Which of the lines below contain the word "that"? Copy each of those lines.

○ ○ ○ ○

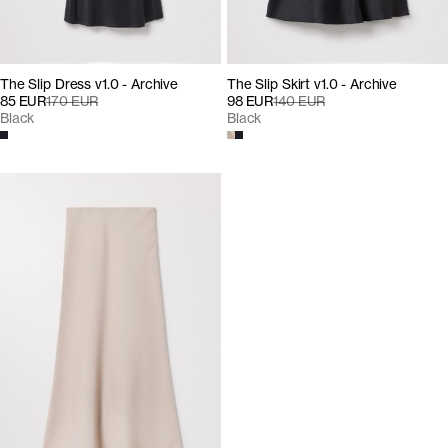
The Slip Dress v1.0 - Archive
The Slip Skirt v1.0 - Archive
85 EUR
170 EUR
98 EUR
140 EUR
Black
Black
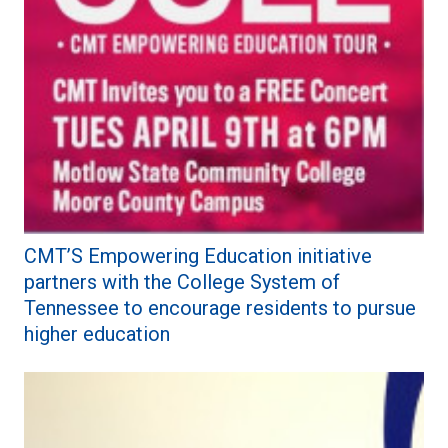
CMT’S Empowering Education initiative
partners with the College System of
Tennessee to encourage residents to pursue
higher education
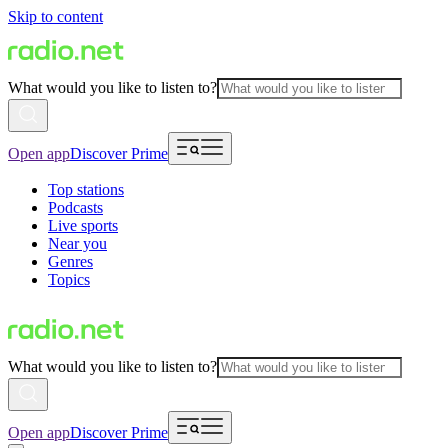
Skip to content
What would you like to listen to?
Open app
Discover Prime
Top stations
Podcasts
Live sports
Near you
Genres
Topics
What would you like to listen to?
Open app
Discover Prime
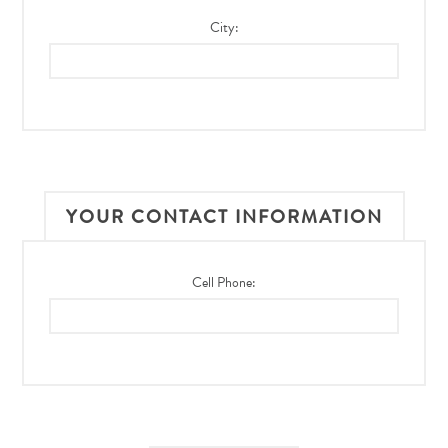
City:
YOUR CONTACT INFORMATION
Cell Phone:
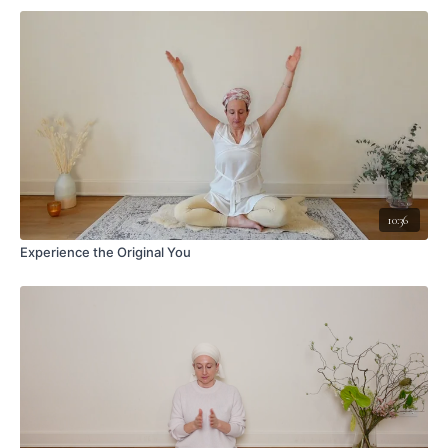
10:36
Experience the Original You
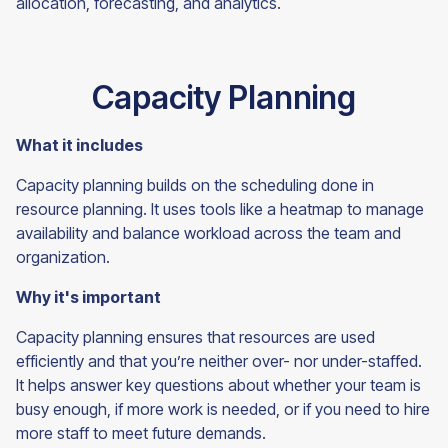
allocation, forecasting, and
analytics.
Capacity Planning
What it includes
Capacity planning builds on the scheduling done in
resource planning. It uses tools like a heatmap to manage
availability and balance workload across the team and
organization.
Why it's important
Capacity planning ensures that resources are used
efficiently and that you’re neither over- nor under-staffed.
It helps answer key questions about whether your team is
busy enough, if more work is needed, or if you need to hire
more staff to meet future demands.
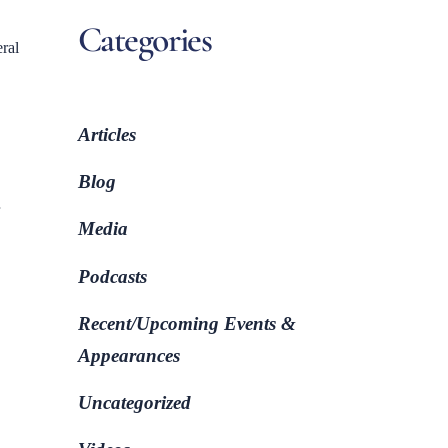
Categories
eral
Articles
Blog
Media
Podcasts
Recent/Upcoming Events &
Appearances
Uncategorized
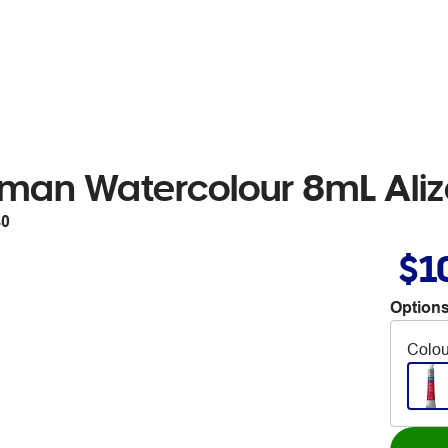
man Watercolour 8mL Aliz
40
$1
Options
Colou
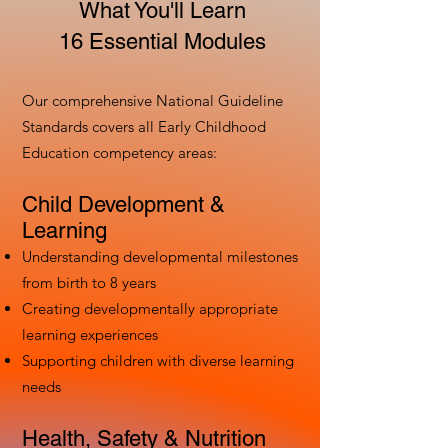
What You'll Learn
16 Essential Modules
Our comprehensive National Guideline
Standards covers all Early Childhood
Education competency areas:
Child Development &
Learning
Understanding developmental milestones
from birth to 8 years
Creating developmentally appropriate
learning experiences
Supporting children with diverse learning
needs
Health, Safety & Nutrition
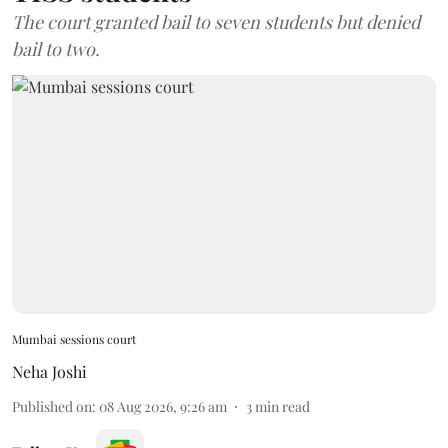
The court granted bail to seven students but denied
bail to two.
Mumbai sessions court
Neha Joshi
Published on
:
08 Aug 2026, 9:26 am
3
min read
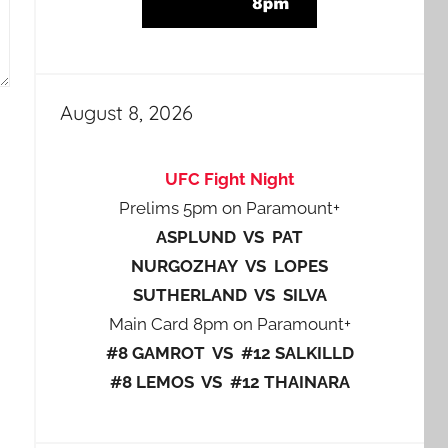
August 8, 2026
UFC Fight Night
Prelims 5pm on Paramount+
ASPLUND VS PAT
NURGOZHAY VS LOPES
SUTHERLAND VS SILVA
Main Card 8pm on Paramount+
#8 GAMROT VS #12 SALKILLD
#8 LEMOS VS #12 THAINARA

○ ○ ○ ○

### TASK OUTPUT
Capacity planning ensures that resources are used
efficiently and that you’re neither over- nor under-staffed.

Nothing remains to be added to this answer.